_SOURCE MATERIAL_:

☆ ☆ ☆ ☆ ☆

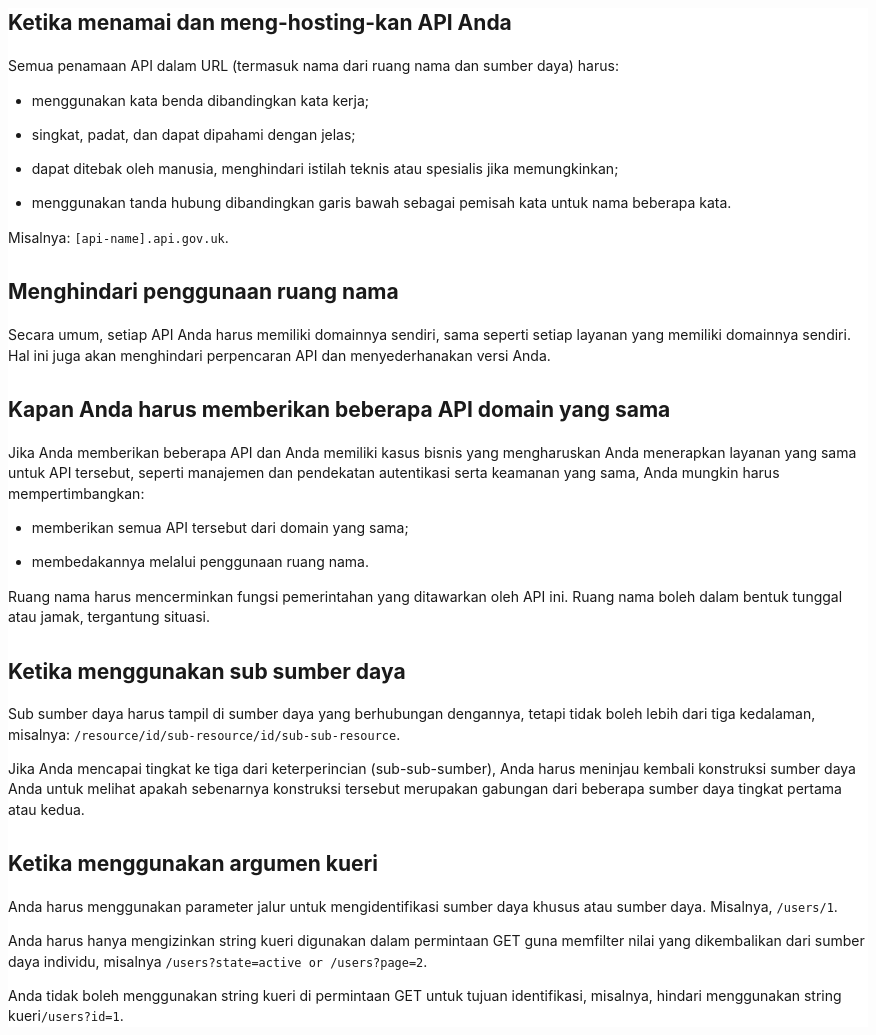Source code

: ## Ketika menamai dan meng-hosting-kan API Anda

Semua penamaan API dalam URL (termasuk nama dari ruang nama dan sumber daya) harus:

-   menggunakan kata benda dibandingkan kata kerja;
    
-   singkat, padat, dan dapat dipahami dengan jelas;
    
-   dapat ditebak oleh manusia, menghindari istilah teknis atau spesialis jika memungkinkan;
    
-   menggunakan tanda hubung dibandingkan garis bawah sebagai pemisah kata untuk nama beberapa kata.
    

Misalnya: `[api-name].api.gov.uk`.

## Menghindari penggunaan ruang nama

Secara umum, setiap API Anda harus memiliki domainnya sendiri, sama seperti setiap layanan yang memiliki domainnya sendiri. Hal ini juga akan menghindari perpencaran API dan menyederhanakan versi Anda.

## Kapan Anda harus memberikan beberapa API domain yang sama

Jika Anda memberikan beberapa API dan Anda memiliki kasus bisnis yang mengharuskan Anda menerapkan layanan yang sama untuk API tersebut, seperti manajemen dan pendekatan autentikasi serta keamanan yang sama, Anda mungkin harus mempertimbangkan:

-   memberikan semua API tersebut dari domain yang sama;
    
-   membedakannya melalui penggunaan ruang nama.
    

Ruang nama harus mencerminkan fungsi pemerintahan yang ditawarkan oleh API ini. Ruang nama boleh dalam bentuk tunggal atau jamak, tergantung situasi.

## Ketika menggunakan sub sumber daya

Sub sumber daya harus tampil di sumber daya yang berhubungan dengannya, tetapi tidak boleh lebih dari tiga kedalaman, misalnya:  `/resource/id/sub-resource/id/sub-sub-resource`.

Jika Anda mencapai tingkat ke tiga dari keterperincian (sub-sub-sumber), Anda harus meninjau kembali konstruksi sumber daya Anda untuk melihat apakah sebenarnya konstruksi tersebut merupakan gabungan dari beberapa sumber daya tingkat pertama atau kedua.

## Ketika menggunakan argumen kueri

Anda harus menggunakan parameter jalur untuk mengidentifikasi sumber daya khusus atau sumber daya. Misalnya, `/users/1`.

Anda harus hanya mengizinkan string kueri digunakan dalam permintaan GET guna memfilter nilai yang dikembalikan dari sumber daya individu, misalnya `/users?state=active or /users?page=2`.

Anda tidak boleh menggunakan string kueri di permintaan GET untuk tujuan identifikasi, misalnya, hindari menggunakan string kueri`/users?id=1`.
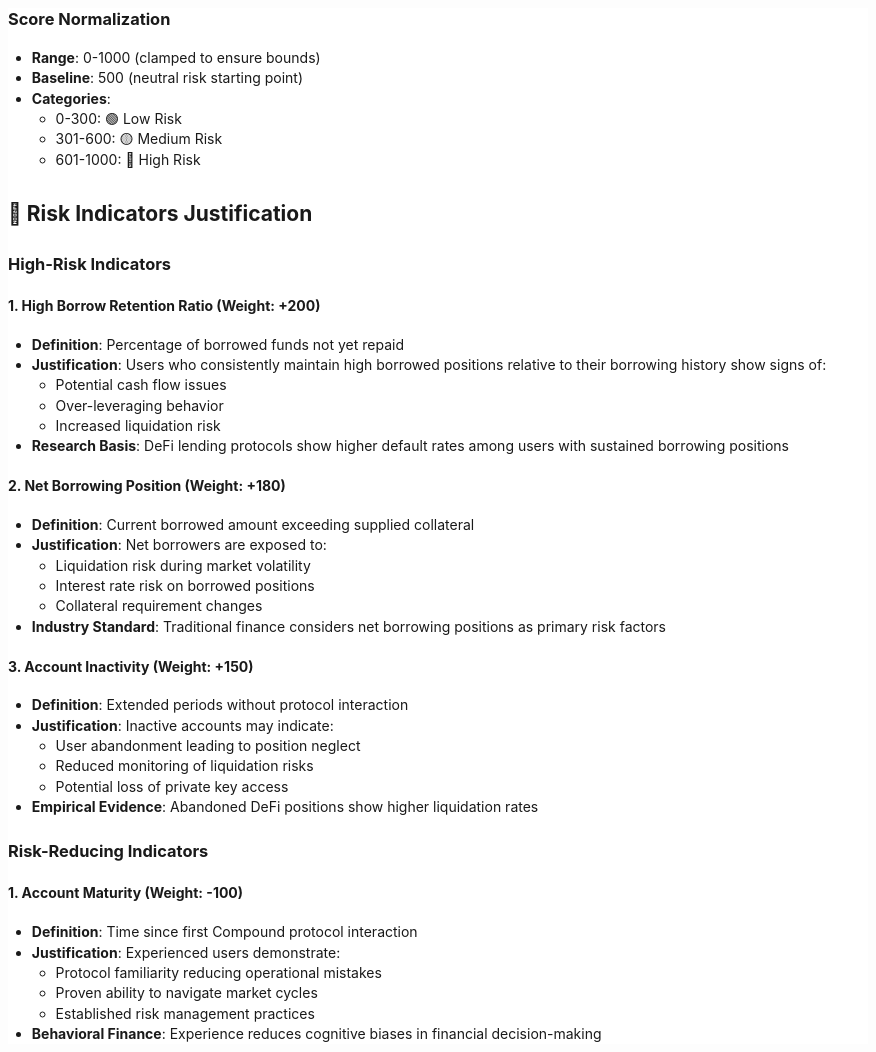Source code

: ### Score Normalization

- **Range**: 0-1000 (clamped to ensure bounds)
- **Baseline**: 500 (neutral risk starting point)
- **Categories**:
  - 0-300: 🟢 Low Risk
  - 301-600: 🟡 Medium Risk
  - 601-1000: 🔴 High Risk

## 🎯 Risk Indicators Justification

### High-Risk Indicators

#### 1. High Borrow Retention Ratio (Weight: +200)
- **Definition**: Percentage of borrowed funds not yet repaid
- **Justification**: Users who consistently maintain high borrowed positions relative to their borrowing history show signs of:
  - Potential cash flow issues
  - Over-leveraging behavior
  - Increased liquidation risk
- **Research Basis**: DeFi lending protocols show higher default rates among users with sustained borrowing positions

#### 2. Net Borrowing Position (Weight: +180)
- **Definition**: Current borrowed amount exceeding supplied collateral
- **Justification**: Net borrowers are exposed to:
  - Liquidation risk during market volatility
  - Interest rate risk on borrowed positions
  - Collateral requirement changes
- **Industry Standard**: Traditional finance considers net borrowing positions as primary risk factors

#### 3. Account Inactivity (Weight: +150)
- **Definition**: Extended periods without protocol interaction
- **Justification**: Inactive accounts may indicate:
  - User abandonment leading to position neglect
  - Reduced monitoring of liquidation risks
  - Potential loss of private key access
- **Empirical Evidence**: Abandoned DeFi positions show higher liquidation rates

### Risk-Reducing Indicators

#### 1. Account Maturity (Weight: -100)
- **Definition**: Time since first Compound protocol interaction
- **Justification**: Experienced users demonstrate:
  - Protocol familiarity reducing operational mistakes
  - Proven ability to navigate market cycles
  - Established risk management practices
- **Behavioral Finance**: Experience reduces cognitive biases in financial decision-making
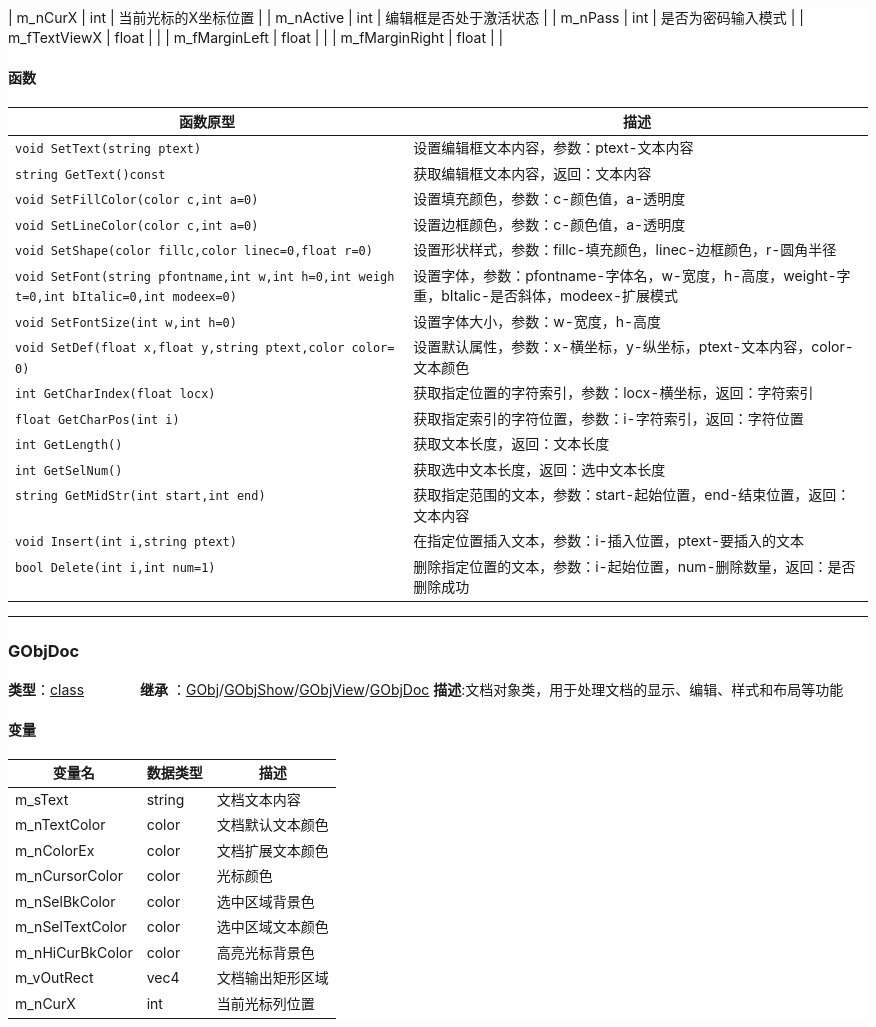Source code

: |  m_nCurX  |  int  |  当前光标的X坐标位置  |
|  m_nActive  |  int  |  编辑框是否处于激活状态  |
|  m_nPass  |  int  |  是否为密码输入模式  |
|  m_fTextViewX  |  float  |    |
|  m_fMarginLeft  |  float  |    |
|  m_fMarginRight  |  float  |    |
#### 函数
|  函数原型  |  描述  |
|-------|------|
|  `void SetText(string ptext)`  |  设置编辑框文本内容，参数：ptext-文本内容  |
|  `string GetText()const`  |  获取编辑框文本内容，返回：文本内容  |
|  `void SetFillColor(color c,int a=0)`  |  设置填充颜色，参数：c-颜色值，a-透明度  |
|  `void SetLineColor(color c,int a=0)`  |  设置边框颜色，参数：c-颜色值，a-透明度  |
|  `void SetShape(color fillc,color linec=0,float r=0)`  |  设置形状样式，参数：fillc-填充颜色，linec-边框颜色，r-圆角半径  |
|  `void SetFont(string pfontname,int w,int h=0,int weight=0,int bItalic=0,int modeex=0)`  |  设置字体，参数：pfontname-字体名，w-宽度，h-高度，weight-字重，bItalic-是否斜体，modeex-扩展模式  |
|  `void SetFontSize(int w,int h=0)`  |  设置字体大小，参数：w-宽度，h-高度  |
|  `void SetDef(float x,float y,string ptext,color color=0)`  |  设置默认属性，参数：x-横坐标，y-纵坐标，ptext-文本内容，color-文本颜色  |
|  `int GetCharIndex(float locx)`  |  获取指定位置的字符索引，参数：locx-横坐标，返回：字符索引  |
|  `float GetCharPos(int i)`  |  获取指定索引的字符位置，参数：i-字符索引，返回：字符位置  |
|  `int GetLength()`  |  获取文本长度，返回：文本长度  |
|  `int GetSelNum()`  |  获取选中文本长度，返回：选中文本长度  |
|  `string GetMidStr(int start,int end)`  |  获取指定范围的文本，参数：start-起始位置，end-结束位置，返回：文本内容  |
|  `void Insert(int i,string ptext)`  |  在指定位置插入文本，参数：i-插入位置，ptext-要插入的文本  |
|  `bool Delete(int i,int num=1)`  |  删除指定位置的文本，参数：i-起始位置，num-删除数量，返回：是否删除成功  |
----
### GObjDoc
**类型**：[class](#class)　　　　**继承** ：[GObj](#GObj)/[GObjShow](#GObjShow)/[GObjView](#GObjView)/[GObjDoc](#GObjDoc)
**描述**:文档对象类，用于处理文档的显示、编辑、样式和布局等功能
#### 变量
|  变量名  |  数据类型  |  描述  |
|-------|--------|------|
|  m_sText  |  string  |  文档文本内容  |
|  m_nTextColor  |  color  |  文档默认文本颜色  |
|  m_nColorEx  |  color  |  文档扩展文本颜色  |
|  m_nCursorColor  |  color  |  光标颜色  |
|  m_nSelBkColor  |  color  |  选中区域背景色  |
|  m_nSelTextColor  |  color  |  选中区域文本颜色  |
|  m_nHiCurBkColor  |  color  |  高亮光标背景色  |
|  m_vOutRect  |  vec4  |  文档输出矩形区域  |
|  m_nCurX  |  int  |  当前光标列位置  |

☆ ☆ ☆ ☆ ☆

Output all the records above again exactly, with the pictures dropped.

_RESPONSE TO THIS TASK_:
Source code

: ## Ketika menamai dan meng-hosting-kan API Anda

Semua penamaan API dalam URL (termasuk nama dari ruang nama dan sumber daya) harus:

-   menggunakan kata benda dibandingkan kata kerja;
    
-   singkat, padat, dan dapat dipahami dengan jelas;
    
-   dapat ditebak oleh manusia, menghindari istilah teknis atau spesialis jika memungkinkan;
    
-   menggunakan tanda hubung dibandingkan garis bawah sebagai pemisah kata untuk nama beberapa kata.
    

Misalnya: `[api-name].api.gov.uk`.

## Menghindari penggunaan ruang nama

Secara umum, setiap API Anda harus memiliki domainnya sendiri, sama seperti setiap layanan yang memiliki domainnya sendiri. Hal ini juga akan menghindari perpencaran API dan menyederhanakan versi Anda.

## Kapan Anda harus memberikan beberapa API domain yang sama

Jika Anda memberikan beberapa API dan Anda memiliki kasus bisnis yang mengharuskan Anda menerapkan layanan yang sama untuk API tersebut, seperti manajemen dan pendekatan autentikasi serta keamanan yang sama, Anda mungkin harus mempertimbangkan:

-   memberikan semua API tersebut dari domain yang sama;
    
-   membedakannya melalui penggunaan ruang nama.
    

Ruang nama harus mencerminkan fungsi pemerintahan yang ditawarkan oleh API ini. Ruang nama boleh dalam bentuk tunggal atau jamak, tergantung situasi.

## Ketika menggunakan sub sumber daya

Sub sumber daya harus tampil di sumber daya yang berhubungan dengannya, tetapi tidak boleh lebih dari tiga kedalaman, misalnya:  `/resource/id/sub-resource/id/sub-sub-resource`.

Jika Anda mencapai tingkat ke tiga dari keterperincian (sub-sub-sumber), Anda harus meninjau kembali konstruksi sumber daya Anda untuk melihat apakah sebenarnya konstruksi tersebut merupakan gabungan dari beberapa sumber daya tingkat pertama atau kedua.

## Ketika menggunakan argumen kueri

Anda harus menggunakan parameter jalur untuk mengidentifikasi sumber daya khusus atau sumber daya. Misalnya, `/users/1`.

Anda harus hanya mengizinkan string kueri digunakan dalam permintaan GET guna memfilter nilai yang dikembalikan dari sumber daya individu, misalnya `/users?state=active or /users?page=2`.

Anda tidak boleh menggunakan string kueri di permintaan GET untuk tujuan identifikasi, misalnya, hindari menggunakan string kueri`/users?id=1`.
Source code

: ### Score Normalization

- **Range**: 0-1000 (clamped to ensure bounds)
- **Baseline**: 500 (neutral risk starting point)
- **Categories**:
  - 0-300: 🟢 Low Risk
  - 301-600: 🟡 Medium Risk
  - 601-1000: 🔴 High Risk

## 🎯 Risk Indicators Justification

### High-Risk Indicators

#### 1. High Borrow Retention Ratio (Weight: +200)
- **Definition**: Percentage of borrowed funds not yet repaid
- **Justification**: Users who consistently maintain high borrowed positions relative to their borrowing history show signs of:
  - Potential cash flow issues
  - Over-leveraging behavior
  - Increased liquidation risk
- **Research Basis**: DeFi lending protocols show higher default rates among users with sustained borrowing positions

#### 2. Net Borrowing Position (Weight: +180)
- **Definition**: Current borrowed amount exceeding supplied collateral
- **Justification**: Net borrowers are exposed to:
  - Liquidation risk during market volatility
  - Interest rate risk on borrowed positions
  - Collateral requirement changes
- **Industry Standard**: Traditional finance considers net borrowing positions as primary risk factors

#### 3. Account Inactivity (Weight: +150)
- **Definition**: Extended periods without protocol interaction
- **Justification**: Inactive accounts may indicate:
  - User abandonment leading to position neglect
  - Reduced monitoring of liquidation risks
  - Potential loss of private key access
- **Empirical Evidence**: Abandoned DeFi positions show higher liquidation rates

### Risk-Reducing Indicators

#### 1. Account Maturity (Weight: -100)
- **Definition**: Time since first Compound protocol interaction
- **Justification**: Experienced users demonstrate:
  - Protocol familiarity reducing operational mistakes
  - Proven ability to navigate market cycles
  - Established risk management practices
- **Behavioral Finance**: Experience reduces cognitive biases in financial decision-making
Source code

: |  m_nCurX  |  int  |  当前光标的X坐标位置  |
|  m_nActive  |  int  |  编辑框是否处于激活状态  |
|  m_nPass  |  int  |  是否为密码输入模式  |
|  m_fTextViewX  |  float  |    |
|  m_fMarginLeft  |  float  |    |
|  m_fMarginRight  |  float  |    |
#### 函数
|  函数原型  |  描述  |
|-------|------|
|  `void SetText(string ptext)`  |  设置编辑框文本内容，参数：ptext-文本内容  |
|  `string GetText()const`  |  获取编辑框文本内容，返回：文本内容  |
|  `void SetFillColor(color c,int a=0)`  |  设置填充颜色，参数：c-颜色值，a-透明度  |
|  `void SetLineColor(color c,int a=0)`  |  设置边框颜色，参数：c-颜色值，a-透明度  |
|  `void SetShape(color fillc,color linec=0,float r=0)`  |  设置形状样式，参数：fillc-填充颜色，linec-边框颜色，r-圆角半径  |
|  `void SetFont(string pfontname,int w,int h=0,int weight=0,int bItalic=0,int modeex=0)`  |  设置字体，参数：pfontname-字体名，w-宽度，h-高度，weight-字重，bItalic-是否斜体，modeex-扩展模式  |
|  `void SetFontSize(int w,int h=0)`  |  设置字体大小，参数：w-宽度，h-高度  |
|  `void SetDef(float x,float y,string ptext,color color=0)`  |  设置默认属性，参数：x-横坐标，y-纵坐标，ptext-文本内容，color-文本颜色  |
|  `int GetCharIndex(float locx)`  |  获取指定位置的字符索引，参数：locx-横坐标，返回：字符索引  |
|  `float GetCharPos(int i)`  |  获取指定索引的字符位置，参数：i-字符索引，返回：字符位置  |
|  `int GetLength()`  |  获取文本长度，返回：文本长度  |
|  `int GetSelNum()`  |  获取选中文本长度，返回：选中文本长度  |
|  `string GetMidStr(int start,int end)`  |  获取指定范围的文本，参数：start-起始位置，end-结束位置，返回：文本内容  |
|  `void Insert(int i,string ptext)`  |  在指定位置插入文本，参数：i-插入位置，ptext-要插入的文本  |
|  `bool Delete(int i,int num=1)`  |  删除指定位置的文本，参数：i-起始位置，num-删除数量，返回：是否删除成功  |
----
### GObjDoc
**类型**：[class](#class)　　　　**继承** ：[GObj](#GObj)/[GObjShow](#GObjShow)/[GObjView](#GObjView)/[GObjDoc](#GObjDoc)
**描述**:文档对象类，用于处理文档的显示、编辑、样式和布局等功能
#### 变量
|  变量名  |  数据类型  |  描述  |
|-------|--------|------|
|  m_sText  |  string  |  文档文本内容  |
|  m_nTextColor  |  color  |  文档默认文本颜色  |
|  m_nColorEx  |  color  |  文档扩展文本颜色  |
|  m_nCursorColor  |  color  |  光标颜色  |
|  m_nSelBkColor  |  color  |  选中区域背景色  |
|  m_nSelTextColor  |  color  |  选中区域文本颜色  |
|  m_nHiCurBkColor  |  color  |  高亮光标背景色  |
|  m_vOutRect  |  vec4  |  文档输出矩形区域  |
|  m_nCurX  |  int  |  当前光标列位置  |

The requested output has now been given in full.